There are 3 main techniques to do this:
- active listening
- validation of thoughts and opinion
An important concept to grasp is that you do not need to agree with somebody but you do recognize their side.
Ask How? When? and Why?
How, when and why are questions every journalist asks when interviewing people. These questions help you to create a coat hanger for any conversation.
As you have probably noticed stories stop after a while, which means as a social engineer we need to stimulate people to keep talking.
There are 6 basic techniques to elicit more information:
- minimal encourages (“uhu”, “i see|understand”)
- reflective question (repetition of the last 3 words with the right intonation)
- emotional labeling
- pauses (keeping quiet for 4 seconds after the person has pronounced the last word)
Quid Pro Quo
Quid pro quo is offering a bit of information. “A third party reference” is often a good conversation starter because the reference gives you some common ground to start with.

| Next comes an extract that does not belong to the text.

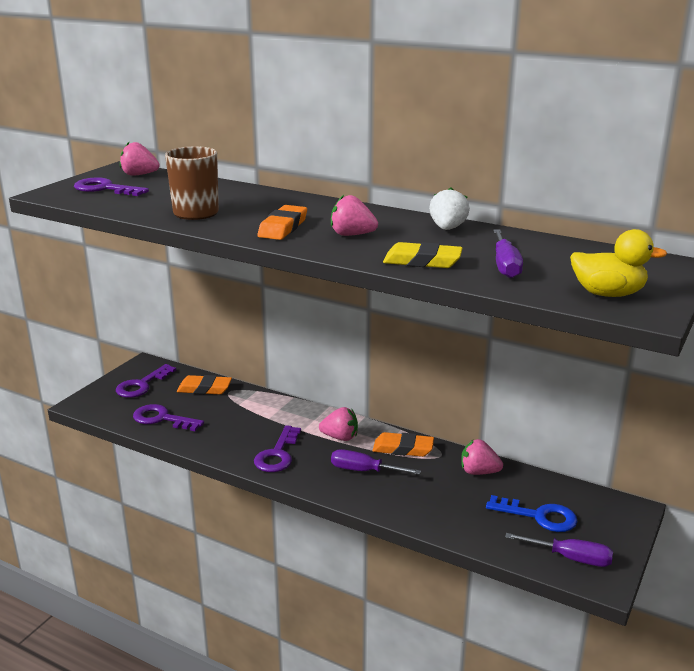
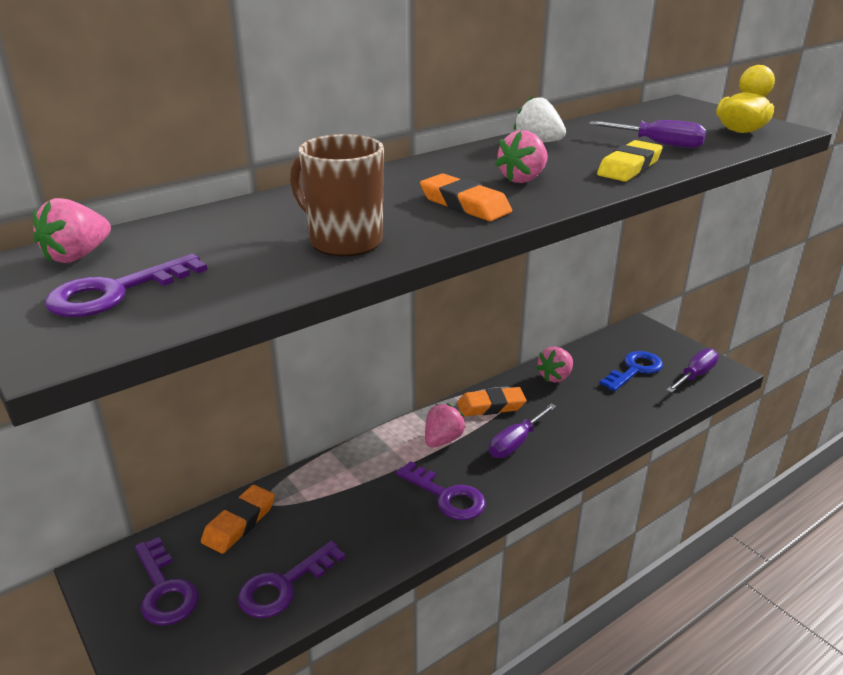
camera: 65 degrees left, 5 degrees up
(403, 448) = (491, 406): orange eraser -> orange eraser turned 45 degrees clockwise

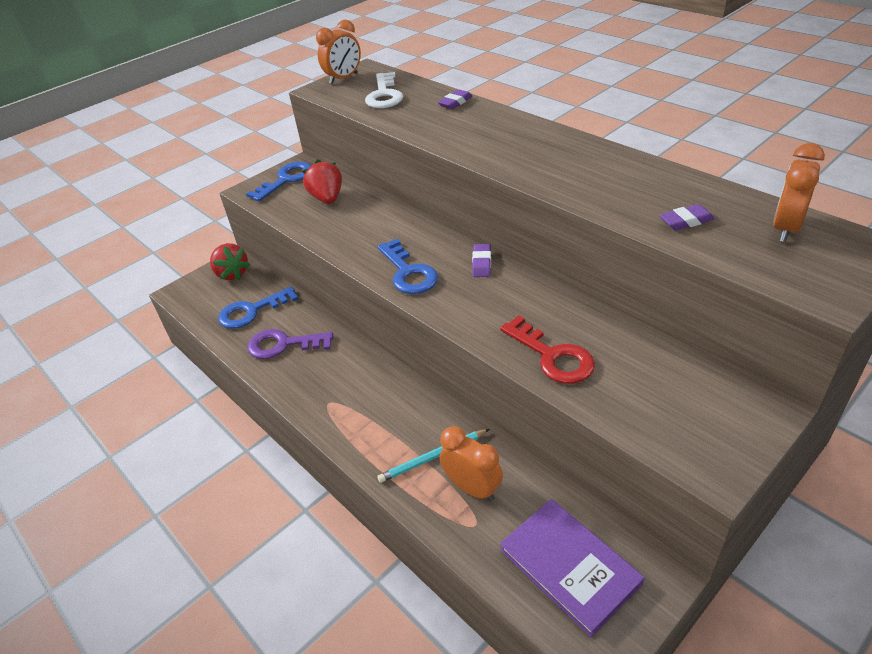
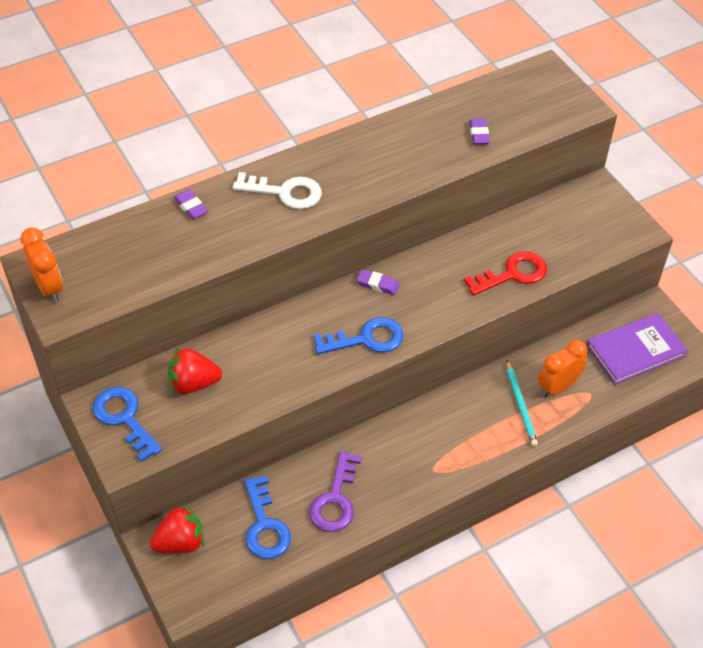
camera: 80 degrees left, 10 degrees up
(384, 95) = (127, 259): white key -> white key (285, 192)
(785, 228) = (509, 93): orange clock -> none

Reciprocity is one of the hardest things to resist. When people give you something the desire to give something back is strong.
There does not have to be a correlation between the gift and the gift’s economical value. Robin Dreeke describes an example of breath mints and hand sanitizer as a gift.
Every engagement with another being has an agenda. This means you have a desired outcome or objective.
When the objective isn’t met we can hold grudges or our feelings are hurt. Emotional detachment as described in stoicism is important because that means you can come back to the target with another proposal.
Why do I recommend this book?
Even if you are not into social engineering I recommend reading this book. One way it will make you a have better conversations and the other way is that you can start noticing patterns when people have used these techniques against you.
The book also contains a number of exercise which are really handy to start building a skill set.